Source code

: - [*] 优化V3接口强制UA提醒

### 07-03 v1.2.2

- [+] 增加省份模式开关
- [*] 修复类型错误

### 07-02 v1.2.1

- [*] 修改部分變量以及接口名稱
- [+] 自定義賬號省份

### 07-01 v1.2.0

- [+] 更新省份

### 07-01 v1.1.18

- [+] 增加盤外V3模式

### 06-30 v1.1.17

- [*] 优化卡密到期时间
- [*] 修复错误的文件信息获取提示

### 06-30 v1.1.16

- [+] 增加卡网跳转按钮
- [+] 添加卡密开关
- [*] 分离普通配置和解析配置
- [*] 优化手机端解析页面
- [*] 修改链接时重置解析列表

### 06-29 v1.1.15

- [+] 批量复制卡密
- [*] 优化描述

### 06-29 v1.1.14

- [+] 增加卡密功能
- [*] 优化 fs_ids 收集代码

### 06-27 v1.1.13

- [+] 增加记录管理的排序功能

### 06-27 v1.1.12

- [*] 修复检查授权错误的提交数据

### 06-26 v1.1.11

□ □ □ □ □

◆ Exercise prompt ◆
Format the lines from the one containing "### 07-01 v1.2.0" up to and including the one containing "- [*] 优化 fs_ids 收集代码" as a numbered list, leaving out the blank lines.

◆ Result for this task ◆
1. ### 07-01 v1.2.0
2. - [+] 更新省份
3. ### 07-01 v1.1.18
4. - [+] 增加盤外V3模式
5. ### 06-30 v1.1.17
6. - [*] 优化卡密到期时间
7. - [*] 修复错误的文件信息获取提示
8. ### 06-30 v1.1.16
9. - [+] 增加卡网跳转按钮
10. - [+] 添加卡密开关
11. - [*] 分离普通配置和解析配置
12. - [*] 优化手机端解析页面
13. - [*] 修改链接时重置解析列表
14. ### 06-29 v1.1.15
15. - [+] 批量复制卡密
16. - [*] 优化描述
17. ### 06-29 v1.1.14
18. - [+] 增加卡密功能
19. - [*] 优化 fs_ids 收集代码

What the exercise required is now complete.